PAGE EXTRACT:
____________________

And inside my execute fn:

let mut guard = CancelGuard {
    finished: false,
    // ...
}
loop {
    // do something
}
// Once loop finished, mark guard is finished, so when guard is dropped the cancel fn woundn't call
guard.finished = true;

And it seems to work, but I'm still awaiting better options!

Ah, I realize I made a mistake. My previous test looked like it worked, but in fact the code above is wrong. The Drop implementation of CancelGuard will only be called when the loop finishes and the guard goes out of scope — it just follows the normal Rust rules.

So I think the key to solve my problem is to find the behavior of hyper when an HTTP request is cancelled.

That is strange, futures do drop all locals in scope when they are dropped. Does your outer spawn get the error? Surely the service future has dropped at that point...

The point is that, my service future won't drop even when connection has closed! I suppose there's something wrong with my whole server structure.

pub async fn run(
    mut shutdown_rx: broadcast::Receiver<()>,
    port: u16,
) -> std::result::Result<(), Error> {
    let addr: SocketAddr = ([127, 0, 0, 1], port).into();
    let listener = TcpListener::bind(addr).await.map_err(CommonError::from)?;
    // disable graceful shutdown for test purpose
    // let graceful = hyper_util::server::graceful::GracefulShutdown::new();
    info!("Listening on http://{addr}");

    loop {
        select! {
            accept_result = listener.accept().fuse() => {
                match accept_result {
                    Ok((stream, socket_addr)) => {
                        debug!("Accepted connection from {socket_addr}");

                        let io = TokioIo::new(stream);
                        let conn =  http1::Builder::new().serve_connection(io, service_fn(move |req| {
                            route(req, socket_addr)

____________________

(Dataset entries)
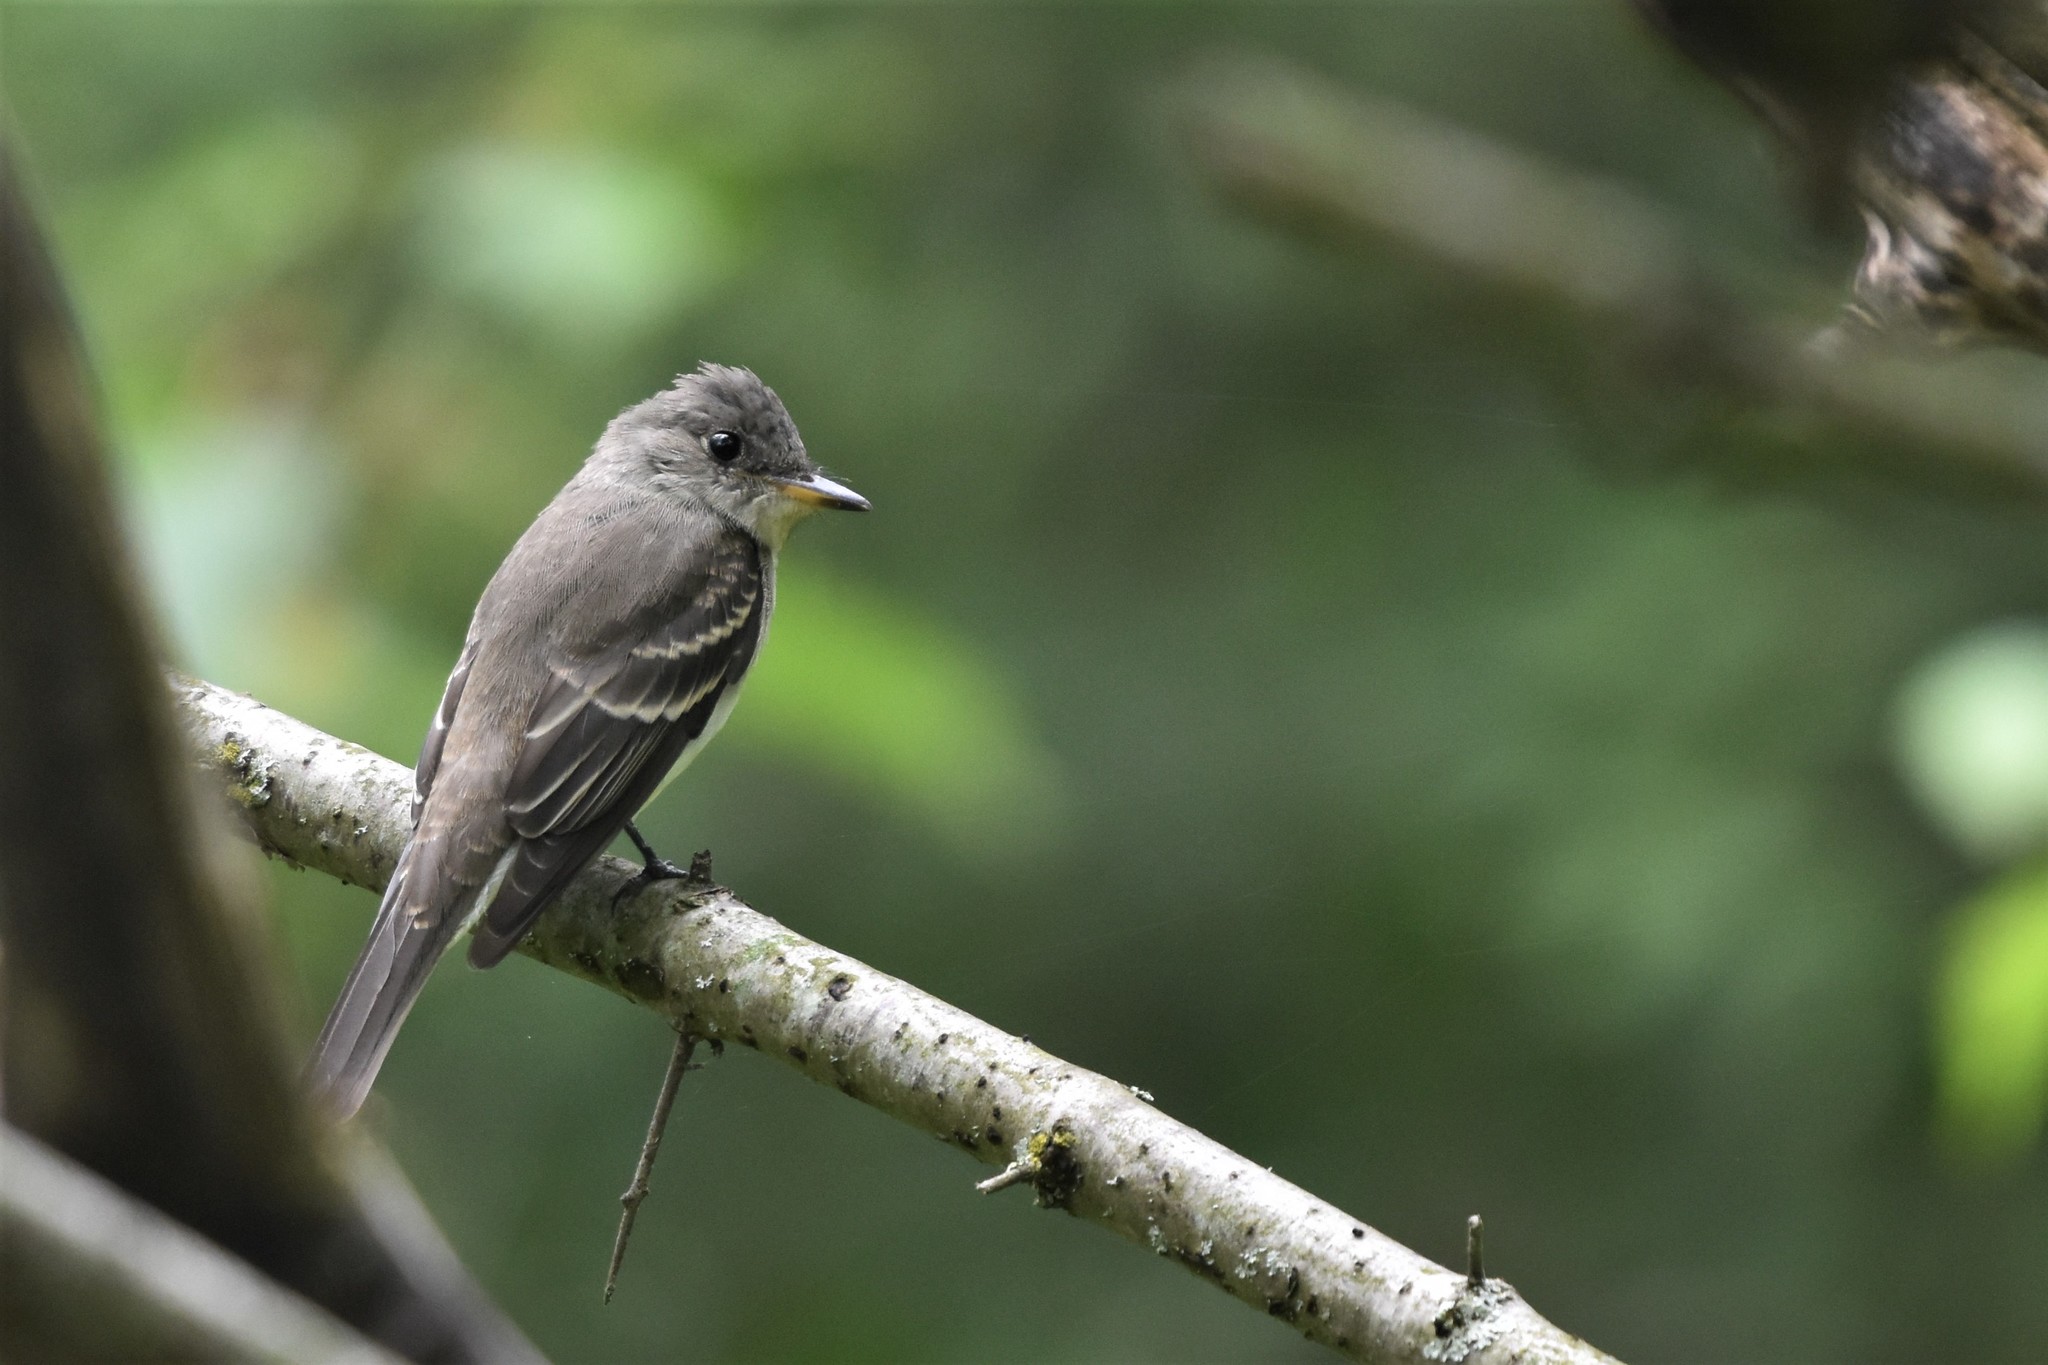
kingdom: Animalia
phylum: Chordata
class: Aves
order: Passeriformes
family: Tyrannidae
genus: Contopus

____________________

YOUR INSTRUCTIONS:
Write out the Rust excerpt's text between "And it seems" and "request is cancelled.", inclusive, with no changes.

OUTPUT FOR THIS TASK:
And it seems to work, but I'm still awaiting better options!

Ah, I realize I made a mistake. My previous test looked like it worked, but in fact the code above is wrong. The Drop implementation of CancelGuard will only be called when the loop finishes and the guard goes out of scope — it just follows the normal Rust rules.

So I think the key to solve my problem is to find the behavior of hyper when an HTTP request is cancelled.